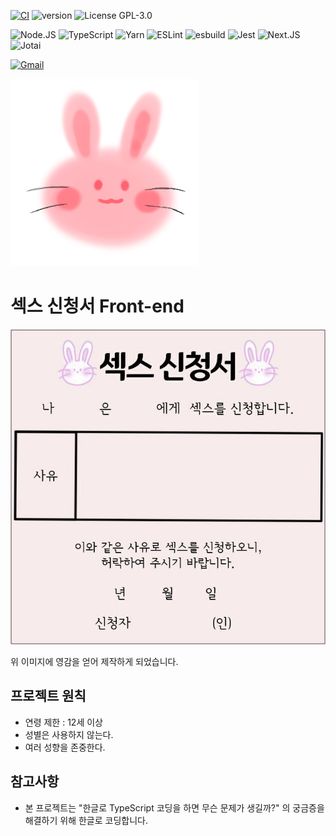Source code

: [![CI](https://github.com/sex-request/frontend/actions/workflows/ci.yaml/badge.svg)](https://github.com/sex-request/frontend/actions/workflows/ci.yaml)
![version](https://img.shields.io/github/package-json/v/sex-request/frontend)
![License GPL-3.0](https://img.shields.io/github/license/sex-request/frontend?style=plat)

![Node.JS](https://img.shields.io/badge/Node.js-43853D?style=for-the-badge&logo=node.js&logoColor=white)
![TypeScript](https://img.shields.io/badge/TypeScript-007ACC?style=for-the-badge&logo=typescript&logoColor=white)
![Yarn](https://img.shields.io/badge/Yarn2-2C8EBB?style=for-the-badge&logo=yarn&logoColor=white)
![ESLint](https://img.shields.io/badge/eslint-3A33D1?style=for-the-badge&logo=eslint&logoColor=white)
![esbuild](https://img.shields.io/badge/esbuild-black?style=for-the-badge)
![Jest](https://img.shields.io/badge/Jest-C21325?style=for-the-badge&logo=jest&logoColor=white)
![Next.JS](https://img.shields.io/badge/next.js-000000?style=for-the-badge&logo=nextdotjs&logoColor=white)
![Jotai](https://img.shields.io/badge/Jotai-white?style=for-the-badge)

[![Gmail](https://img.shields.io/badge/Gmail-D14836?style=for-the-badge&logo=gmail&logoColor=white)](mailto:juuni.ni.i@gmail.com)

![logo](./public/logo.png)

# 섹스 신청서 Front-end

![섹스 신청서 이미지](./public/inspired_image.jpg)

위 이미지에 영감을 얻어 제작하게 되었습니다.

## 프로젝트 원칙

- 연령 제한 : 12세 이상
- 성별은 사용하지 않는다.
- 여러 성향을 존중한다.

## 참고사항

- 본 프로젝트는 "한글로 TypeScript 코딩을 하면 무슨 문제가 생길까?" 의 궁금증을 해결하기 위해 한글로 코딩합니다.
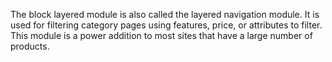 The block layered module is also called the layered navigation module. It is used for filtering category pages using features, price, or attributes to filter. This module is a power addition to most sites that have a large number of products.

:::

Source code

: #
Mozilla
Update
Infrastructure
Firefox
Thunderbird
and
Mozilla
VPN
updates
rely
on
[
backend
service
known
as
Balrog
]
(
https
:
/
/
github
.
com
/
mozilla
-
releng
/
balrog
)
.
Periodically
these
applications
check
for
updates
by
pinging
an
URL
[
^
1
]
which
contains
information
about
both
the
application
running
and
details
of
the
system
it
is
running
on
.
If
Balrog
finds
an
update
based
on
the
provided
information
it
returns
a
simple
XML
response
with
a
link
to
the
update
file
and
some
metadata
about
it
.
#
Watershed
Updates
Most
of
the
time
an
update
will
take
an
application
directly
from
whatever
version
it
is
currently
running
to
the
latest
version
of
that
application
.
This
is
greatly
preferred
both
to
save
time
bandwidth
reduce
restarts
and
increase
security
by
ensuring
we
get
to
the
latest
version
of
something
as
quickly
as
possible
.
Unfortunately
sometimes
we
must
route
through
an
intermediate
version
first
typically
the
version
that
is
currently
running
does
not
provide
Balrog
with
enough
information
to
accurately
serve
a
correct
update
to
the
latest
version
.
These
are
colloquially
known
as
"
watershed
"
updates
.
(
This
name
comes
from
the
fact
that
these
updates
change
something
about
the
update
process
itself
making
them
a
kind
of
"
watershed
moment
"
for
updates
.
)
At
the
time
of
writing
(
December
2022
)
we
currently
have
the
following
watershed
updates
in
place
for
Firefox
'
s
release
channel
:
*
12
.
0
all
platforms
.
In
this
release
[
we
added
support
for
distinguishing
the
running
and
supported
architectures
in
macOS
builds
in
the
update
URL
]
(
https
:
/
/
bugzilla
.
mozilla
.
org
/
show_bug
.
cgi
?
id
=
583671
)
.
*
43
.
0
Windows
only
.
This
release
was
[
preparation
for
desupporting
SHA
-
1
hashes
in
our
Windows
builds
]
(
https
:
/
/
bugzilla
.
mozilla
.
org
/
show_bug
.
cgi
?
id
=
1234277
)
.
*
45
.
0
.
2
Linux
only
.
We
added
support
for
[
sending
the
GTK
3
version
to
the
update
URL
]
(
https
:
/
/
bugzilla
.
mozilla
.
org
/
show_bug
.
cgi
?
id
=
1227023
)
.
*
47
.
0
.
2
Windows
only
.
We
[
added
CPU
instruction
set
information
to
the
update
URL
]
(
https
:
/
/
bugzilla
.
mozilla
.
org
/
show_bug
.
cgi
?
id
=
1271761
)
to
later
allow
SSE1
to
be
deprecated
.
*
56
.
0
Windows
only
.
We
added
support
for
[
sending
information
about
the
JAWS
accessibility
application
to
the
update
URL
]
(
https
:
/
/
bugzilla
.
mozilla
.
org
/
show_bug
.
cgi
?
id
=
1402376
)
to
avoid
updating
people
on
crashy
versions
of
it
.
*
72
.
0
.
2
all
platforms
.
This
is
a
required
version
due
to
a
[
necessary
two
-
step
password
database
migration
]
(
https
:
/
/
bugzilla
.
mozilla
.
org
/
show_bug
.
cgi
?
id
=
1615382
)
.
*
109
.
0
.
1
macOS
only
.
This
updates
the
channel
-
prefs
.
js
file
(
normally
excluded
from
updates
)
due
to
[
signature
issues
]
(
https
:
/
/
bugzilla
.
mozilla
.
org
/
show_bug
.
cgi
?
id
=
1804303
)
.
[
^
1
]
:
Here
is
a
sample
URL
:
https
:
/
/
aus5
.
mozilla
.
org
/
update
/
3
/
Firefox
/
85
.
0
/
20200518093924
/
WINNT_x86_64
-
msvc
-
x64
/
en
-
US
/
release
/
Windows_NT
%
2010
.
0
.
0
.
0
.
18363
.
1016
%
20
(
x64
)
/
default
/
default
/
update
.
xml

:::

YOUR GOAL >> Count how many lines in the records above hold the word "request", and answer with that number alone.

RESULT >> 3